#### Task to carry out
Reproduce the entries word for word from their first line through the line that contains "## ACConflictResolution", including that line.

#### Data
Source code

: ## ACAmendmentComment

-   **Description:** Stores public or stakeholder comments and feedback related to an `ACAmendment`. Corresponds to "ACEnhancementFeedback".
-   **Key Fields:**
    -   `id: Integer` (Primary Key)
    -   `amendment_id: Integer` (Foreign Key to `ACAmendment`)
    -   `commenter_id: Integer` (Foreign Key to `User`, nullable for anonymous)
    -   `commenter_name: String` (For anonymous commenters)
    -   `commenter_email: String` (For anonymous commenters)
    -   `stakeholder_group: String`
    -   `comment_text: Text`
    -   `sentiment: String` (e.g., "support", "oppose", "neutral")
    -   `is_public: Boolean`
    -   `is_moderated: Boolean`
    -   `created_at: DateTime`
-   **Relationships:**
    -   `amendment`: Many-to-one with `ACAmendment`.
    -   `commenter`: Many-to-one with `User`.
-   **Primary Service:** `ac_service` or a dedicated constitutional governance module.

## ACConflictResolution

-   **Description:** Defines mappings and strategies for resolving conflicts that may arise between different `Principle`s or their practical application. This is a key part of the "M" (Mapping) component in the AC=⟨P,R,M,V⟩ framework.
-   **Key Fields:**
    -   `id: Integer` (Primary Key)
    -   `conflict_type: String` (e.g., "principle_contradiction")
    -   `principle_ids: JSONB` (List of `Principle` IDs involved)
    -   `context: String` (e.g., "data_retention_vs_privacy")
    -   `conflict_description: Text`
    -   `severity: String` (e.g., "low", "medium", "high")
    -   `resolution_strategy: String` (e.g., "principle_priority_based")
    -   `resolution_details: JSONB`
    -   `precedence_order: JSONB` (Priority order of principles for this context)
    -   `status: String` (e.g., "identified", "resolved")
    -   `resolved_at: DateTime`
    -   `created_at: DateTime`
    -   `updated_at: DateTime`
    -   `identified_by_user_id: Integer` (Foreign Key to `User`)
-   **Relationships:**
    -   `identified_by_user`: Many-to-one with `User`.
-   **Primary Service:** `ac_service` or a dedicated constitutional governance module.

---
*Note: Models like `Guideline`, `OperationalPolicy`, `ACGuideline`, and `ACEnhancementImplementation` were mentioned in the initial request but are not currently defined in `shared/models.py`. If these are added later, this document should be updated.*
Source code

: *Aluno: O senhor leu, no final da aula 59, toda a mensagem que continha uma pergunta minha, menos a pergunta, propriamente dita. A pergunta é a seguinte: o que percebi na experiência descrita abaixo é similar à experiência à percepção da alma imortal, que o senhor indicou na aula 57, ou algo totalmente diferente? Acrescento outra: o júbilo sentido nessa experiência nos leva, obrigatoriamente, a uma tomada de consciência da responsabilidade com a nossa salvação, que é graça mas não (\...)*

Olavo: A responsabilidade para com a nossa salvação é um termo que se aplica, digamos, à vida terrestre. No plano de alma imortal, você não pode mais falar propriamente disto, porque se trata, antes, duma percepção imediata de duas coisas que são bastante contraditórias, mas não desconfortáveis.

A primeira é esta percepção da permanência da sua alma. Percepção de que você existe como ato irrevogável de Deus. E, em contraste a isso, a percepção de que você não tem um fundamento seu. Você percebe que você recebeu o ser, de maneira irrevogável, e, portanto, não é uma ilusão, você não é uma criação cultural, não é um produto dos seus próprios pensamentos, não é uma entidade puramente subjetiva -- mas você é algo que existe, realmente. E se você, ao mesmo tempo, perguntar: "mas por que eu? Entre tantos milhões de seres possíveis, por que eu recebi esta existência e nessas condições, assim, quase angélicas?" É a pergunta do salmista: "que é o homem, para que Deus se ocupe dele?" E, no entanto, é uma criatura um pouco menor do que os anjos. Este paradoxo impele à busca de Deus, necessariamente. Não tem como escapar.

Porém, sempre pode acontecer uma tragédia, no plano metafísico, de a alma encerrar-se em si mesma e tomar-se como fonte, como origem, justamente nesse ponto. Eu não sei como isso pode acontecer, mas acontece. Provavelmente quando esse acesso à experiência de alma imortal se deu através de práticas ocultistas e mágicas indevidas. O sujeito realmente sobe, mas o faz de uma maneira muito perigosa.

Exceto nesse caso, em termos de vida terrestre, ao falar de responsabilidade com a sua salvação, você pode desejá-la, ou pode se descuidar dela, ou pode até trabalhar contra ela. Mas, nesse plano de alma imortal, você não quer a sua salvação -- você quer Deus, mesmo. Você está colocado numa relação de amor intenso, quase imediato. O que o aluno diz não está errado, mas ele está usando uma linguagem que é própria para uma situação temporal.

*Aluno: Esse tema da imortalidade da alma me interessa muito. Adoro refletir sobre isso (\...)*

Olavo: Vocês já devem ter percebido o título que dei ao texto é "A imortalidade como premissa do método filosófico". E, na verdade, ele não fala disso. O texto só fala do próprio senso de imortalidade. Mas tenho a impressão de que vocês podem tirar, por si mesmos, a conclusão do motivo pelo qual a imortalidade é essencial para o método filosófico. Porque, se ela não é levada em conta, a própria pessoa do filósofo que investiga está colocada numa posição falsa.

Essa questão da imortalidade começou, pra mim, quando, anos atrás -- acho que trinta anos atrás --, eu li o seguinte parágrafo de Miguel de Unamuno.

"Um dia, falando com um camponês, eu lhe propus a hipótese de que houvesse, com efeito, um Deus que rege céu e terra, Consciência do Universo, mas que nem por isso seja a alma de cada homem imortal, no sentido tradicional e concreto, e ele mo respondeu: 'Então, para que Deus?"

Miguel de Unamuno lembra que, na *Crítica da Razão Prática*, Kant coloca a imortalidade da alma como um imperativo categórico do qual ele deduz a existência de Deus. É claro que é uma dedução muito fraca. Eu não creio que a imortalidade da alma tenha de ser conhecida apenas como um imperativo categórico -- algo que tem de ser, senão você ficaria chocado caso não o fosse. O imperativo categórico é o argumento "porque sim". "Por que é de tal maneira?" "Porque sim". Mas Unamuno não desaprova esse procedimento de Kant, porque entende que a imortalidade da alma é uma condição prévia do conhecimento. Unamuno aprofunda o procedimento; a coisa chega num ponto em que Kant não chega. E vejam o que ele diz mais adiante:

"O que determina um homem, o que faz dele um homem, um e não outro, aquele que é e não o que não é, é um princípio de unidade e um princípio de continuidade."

#### Reply to the task
Source code

: ## ACAmendmentComment

-   **Description:** Stores public or stakeholder comments and feedback related to an `ACAmendment`. Corresponds to "ACEnhancementFeedback".
-   **Key Fields:**
    -   `id: Integer` (Primary Key)
    -   `amendment_id: Integer` (Foreign Key to `ACAmendment`)
    -   `commenter_id: Integer` (Foreign Key to `User`, nullable for anonymous)
    -   `commenter_name: String` (For anonymous commenters)
    -   `commenter_email: String` (For anonymous commenters)
    -   `stakeholder_group: String`
    -   `comment_text: Text`
    -   `sentiment: String` (e.g., "support", "oppose", "neutral")
    -   `is_public: Boolean`
    -   `is_moderated: Boolean`
    -   `created_at: DateTime`
-   **Relationships:**
    -   `amendment`: Many-to-one with `ACAmendment`.
    -   `commenter`: Many-to-one with `User`.
-   **Primary Service:** `ac_service` or a dedicated constitutional governance module.

## ACConflictResolution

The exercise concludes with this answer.